▸ **WHAT YOU HAVE TO DO**: Format every line of the records below as a numbered list, leaving out any blank lines.

[Stored data entries]
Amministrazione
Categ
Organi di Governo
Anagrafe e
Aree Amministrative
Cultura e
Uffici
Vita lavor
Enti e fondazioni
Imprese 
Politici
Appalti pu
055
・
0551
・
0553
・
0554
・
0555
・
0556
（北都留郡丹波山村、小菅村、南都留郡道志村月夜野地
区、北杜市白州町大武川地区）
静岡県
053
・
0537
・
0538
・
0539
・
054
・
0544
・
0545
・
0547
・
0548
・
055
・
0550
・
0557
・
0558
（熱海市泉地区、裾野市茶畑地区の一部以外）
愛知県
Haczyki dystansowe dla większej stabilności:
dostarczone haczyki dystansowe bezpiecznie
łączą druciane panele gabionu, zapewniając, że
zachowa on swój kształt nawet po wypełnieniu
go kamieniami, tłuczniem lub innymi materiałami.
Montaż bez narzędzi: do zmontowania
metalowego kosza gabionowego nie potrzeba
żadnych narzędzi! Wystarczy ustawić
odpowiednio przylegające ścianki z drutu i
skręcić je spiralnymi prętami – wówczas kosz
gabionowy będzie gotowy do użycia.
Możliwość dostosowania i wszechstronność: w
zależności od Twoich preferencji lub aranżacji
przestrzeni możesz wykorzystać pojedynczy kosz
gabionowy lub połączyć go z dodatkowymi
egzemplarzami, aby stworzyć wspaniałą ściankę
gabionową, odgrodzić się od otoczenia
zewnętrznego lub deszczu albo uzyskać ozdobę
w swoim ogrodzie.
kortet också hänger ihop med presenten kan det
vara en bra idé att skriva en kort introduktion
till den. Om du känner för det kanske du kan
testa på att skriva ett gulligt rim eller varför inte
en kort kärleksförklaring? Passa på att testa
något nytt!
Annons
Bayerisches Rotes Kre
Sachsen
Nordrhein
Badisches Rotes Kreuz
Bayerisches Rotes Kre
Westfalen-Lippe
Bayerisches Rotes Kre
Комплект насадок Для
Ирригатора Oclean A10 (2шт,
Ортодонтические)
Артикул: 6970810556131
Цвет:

▸ **ANSWER FOR THE TASK**:
1. Amministrazione
2. Categ
3. Organi di Governo
4. Anagrafe e
5. Aree Amministrative
6. Cultura e
7. Uffici
8. Vita lavor
9. Enti e fondazioni
10. Imprese 
11. Politici
12. Appalti pu
13. 055
14. ・
15. 0551
16. ・
17. 0553
18. ・
19. 0554
20. ・
21. 0555
22. ・
23. 0556
24. （北都留郡丹波山村、小菅村、南都留郡道志村月夜野地
25. 区、北杜市白州町大武川地区）
26. 静岡県
27. 053
28. ・
29. 0537
30. ・
31. 0538
32. ・
33. 0539
34. ・
35. 054
36. ・
37. 0544
38. ・
39. 0545
40. ・
41. 0547
42. ・
43. 0548
44. ・
45. 055
46. ・
47. 0550
48. ・
49. 0557
50. ・
51. 0558
52. （熱海市泉地区、裾野市茶畑地区の一部以外）
53. 愛知県
54. Haczyki dystansowe dla większej stabilności:
55. dostarczone haczyki dystansowe bezpiecznie
56. łączą druciane panele gabionu, zapewniając, że
57. zachowa on swój kształt nawet po wypełnieniu
58. go kamieniami, tłuczniem lub innymi materiałami.
59. Montaż bez narzędzi: do zmontowania
60. metalowego kosza gabionowego nie potrzeba
61. żadnych narzędzi! Wystarczy ustawić
62. odpowiednio przylegające ścianki z drutu i
63. skręcić je spiralnymi prętami – wówczas kosz
64. gabionowy będzie gotowy do użycia.
65. Możliwość dostosowania i wszechstronność: w
66. zależności od Twoich preferencji lub aranżacji
67. przestrzeni możesz wykorzystać pojedynczy kosz
68. gabionowy lub połączyć go z dodatkowymi
69. egzemplarzami, aby stworzyć wspaniałą ściankę
70. gabionową, odgrodzić się od otoczenia
71. zewnętrznego lub deszczu albo uzyskać ozdobę
72. w swoim ogrodzie.
73. kortet också hänger ihop med presenten kan det
74. vara en bra idé att skriva en kort introduktion
75. till den. Om du känner för det kanske du kan
76. testa på att skriva ett gulligt rim eller varför inte
77. en kort kärleksförklaring? Passa på att testa
78. något nytt!
79. Annons
80. Bayerisches Rotes Kre
81. Sachsen
82. Nordrhein
83. Badisches Rotes Kreuz
84. Bayerisches Rotes Kre
85. Westfalen-Lippe
86. Bayerisches Rotes Kre
87. Комплект насадок Для
88. Ирригатора Oclean A10 (2шт,
89. Ортодонтические)
90. Артикул: 6970810556131
91. Цвет:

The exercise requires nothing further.